Source text ::
----
About ESI Bytes

Free eDiscovery Podcasts

Why should there be any interest in a free resource on electronic discovery where top experts share their opinions and tips? The reason is the cost of electronic discovery and an ongoing lack of engagement with new tools and best practices. For hundreds of years, discovery in litigation was looking through boxes and reviewing paper documents. At the turn of this century, there was a realization that most information is no longer stored in paper format. The majority of communication is now stored in binary code format because it is created on computers. As a result, the complexity of discovery in litigation increased because most lawyers are not technologists. Many faced difficulties transitioning from paper discovery to electronic discovery.  Consequently, the goal of our educational podcasts is to help “crack the code” of eDiscovery so that best practices become more widely adopted.

To help address the changing discovery landscape, there were new federal rules for electronic discovery passed in December 2006 to provide some guidance.  Influential volunteer think tanks like The Sedona Conference and The Electronic Discovery Reference Model were formed to accumulate the thoughts of the small number of lawyers and technologists who were focused on this issue.  As a result, a cottage industry of electronic discovery CLE’s sprung up. These were and remain helpful tools. However, for mainstream lawyers, judges, technologists and litigants, these tools are still not enough to reach them when faced with an electronic discovery problem.

The last few years have seen a number of fringe cases where painful points about electronic discovery and what can happen when litigants do not treat it seriously have been decided. Zubulake, Qualcomm, Morgan Stanley are cases where litigants were “bit by electronic discovery.” In the backdrop of the pain of these cases, there is progress being made. However, the issue of electronic discovery still faces a “tipping point” where the legal community in general becomes comfortable with the fact that most evidence is in electronic format and deals with cases with e-discovery processes and full engagement. Frankly, the industry still cries out for more best practices and processes to emerge guiding litigants on how they need to approach Electronically Stored Information (ESI) for electronic discovery. This requires additional tools to be developed and processes to tackle the issue of how to approach electronic discovery efficiently without having to review every electronic document and to be more cost effective. In a nutshell, there is still plenty of learning resources needed in the electronic discovery field.
----
Required actions ::
A - Determine whether each statement below agrees with the ESI Bytes page. For each, answer yes or no and quote the deciding words of the page.
(i) New federal rules for electronic discovery were passed in December 2006.
(ii) According to the page, most lawyers are technologists.
(iii) The Sedona Conference is described as a volunteer think tank.
B - Using the ESI Bytes page, answer each question briefly.
(i) For how long did discovery in litigation consist of looking through boxes and reviewing paper documents?
(ii) What sprang up as a result of the work of the think tanks?
(iii) Which three cases are named as ones where litigants were "bit by electronic discovery"?
C - Transcribe the ESI Bytes page word for word, from "Why should there" to "more widely adopted.".

Exercise data ::
----
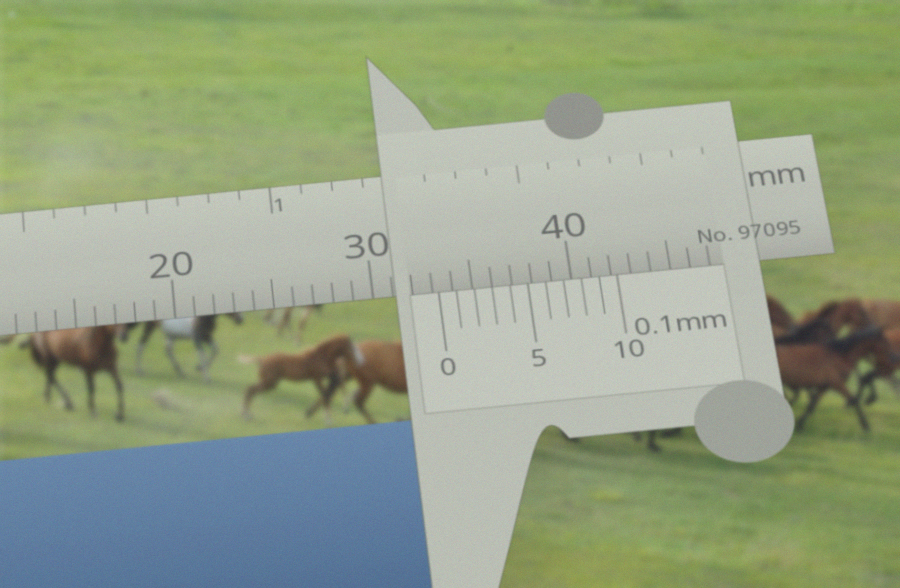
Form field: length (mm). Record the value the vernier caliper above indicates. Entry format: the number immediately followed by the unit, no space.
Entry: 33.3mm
----
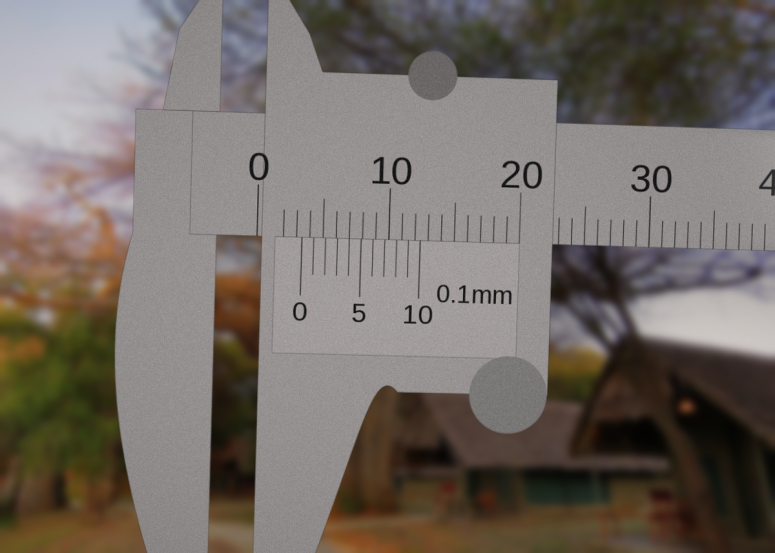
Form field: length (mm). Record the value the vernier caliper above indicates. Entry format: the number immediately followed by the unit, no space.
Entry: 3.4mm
----
Solutions to the problems ::
A -
(i) Yes: "there were new federal rules for electronic discovery passed in December 2006"
(ii) No: "most lawyers are not technologists"
(iii) Yes: "Influential volunteer think tanks like The Sedona Conference"

B -
(i) For hundreds of years.
(ii) A cottage industry of electronic discovery CLE’s.
(iii) Zubulake, Qualcomm and Morgan Stanley.

C -
Why should there be any interest in a free resource on electronic discovery where top experts share their opinions and tips? The reason is the cost of electronic discovery and an ongoing lack of engagement with new tools and best practices. For hundreds of years, discovery in litigation was looking through boxes and reviewing paper documents. At the turn of this century, there was a realization that most information is no longer stored in paper format. The majority of communication is now stored in binary code format because it is created on computers. As a result, the complexity of discovery in litigation increased because most lawyers are not technologists. Many faced difficulties transitioning from paper discovery to electronic discovery.  Consequently, the goal of our educational podcasts is to help “crack the code” of eDiscovery so that best practices become more widely adopted.